§ Directions:
#1 In the GCC patch post, which options does the example command pass to arm-none-eabi-gcc along with test.c?
#2 Reproduce the part of the GCC patch post from "This is the" up to and including "b, int c, int d)".

*** Passage provided ***

This is the mail archive of the
gcc-patches@gcc.gnu.org
mailing list for the GCC project.
[patch, arm] Minor optimization on thumb2 tail call
- From: "Joey Ye" <joey dot ye at arm dot com>
- To: <gcc-patches at gcc dot gnu dot org>
- Date: Wed, 19 Nov 2014 10:43:00 +0800
- Subject: [patch, arm] Minor optimization on thumb2 tail call
- Authentication-results: sourceware.org; auth=none
Current thumb2 -Os generates suboptimal code for following tail call case:
int f4(int b, int a, int c, int d);
int g(int a, int b, int c, int d)
{ return f4(b, a, c, d); }
arm-none-eabi-gcc -Os -mthumb -mcpu=cortex-m3 test.c
push
{r4, lr}
mov r4, r1
mov r1, r0
mov r0, r4
pop {r4, lr}
b f4
There are two issues: The first one is that saving/restoring lr is not
necessary, as there is no return via pop pc. The second one is that even if
we managed to avoid lr push/pop, ldmia.w sp!, {r4} is still emitted as there
is a missing pattern for pop single and code size is not optimal.
This patch fixes these two issues and introduces a shared test case. CSiBE
thumb2 -Os shows cross board code size reduction, except for one case with 4
bytes regression. The case is like:
void f ()
{
if ()
...
else if ()
...
else g();
}
There are N=2 non-sibcall returns and S=1 sibcall return. Originally the
non-sibcall returns are just pop {r4, r5, pc}, now they become
b.n .Lreturn
.Lreturn:
pop {r4, r5}
bx lr
The one byte save from sibcall return does not win the non-sibcall return
regressions back. In general scenario, number of N non-sibcall returns use
b.n branching to merged tail, number of S sibcalls save 2 bytes by avoid
poping lr. It results in 4-2*S bytes regression. In the worst scenario, each
non-sibcall return has to use b.w branching to merged tail, resulting in
(N-S)*2 bytes regression. The worst scenario is rare, according to CSiBE.

*** End of Passage provided ***
*** Given information ***

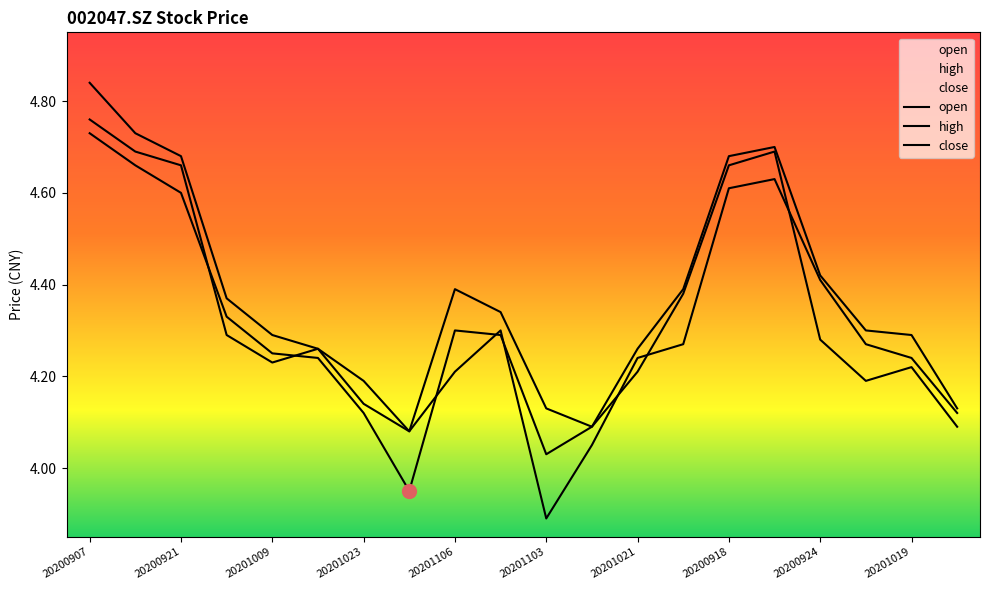

How many lines are shown in the chart?

3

*** End of Given information ***

§ Responses per task:
#1 -Os -mthumb -mcpu=cortex-m3

#2
This is the mail archive of the
gcc-patches@gcc.gnu.org
mailing list for the GCC project.
[patch, arm] Minor optimization on thumb2 tail call
- From: "Joey Ye" <joey dot ye at arm dot com>
- To: <gcc-patches at gcc dot gnu dot org>
- Date: Wed, 19 Nov 2014 10:43:00 +0800
- Subject: [patch, arm] Minor optimization on thumb2 tail call
- Authentication-results: sourceware.org; auth=none
Current thumb2 -Os generates suboptimal code for following tail call case:
int f4(int b, int a, int c, int d);
int g(int a, int b, int c, int d)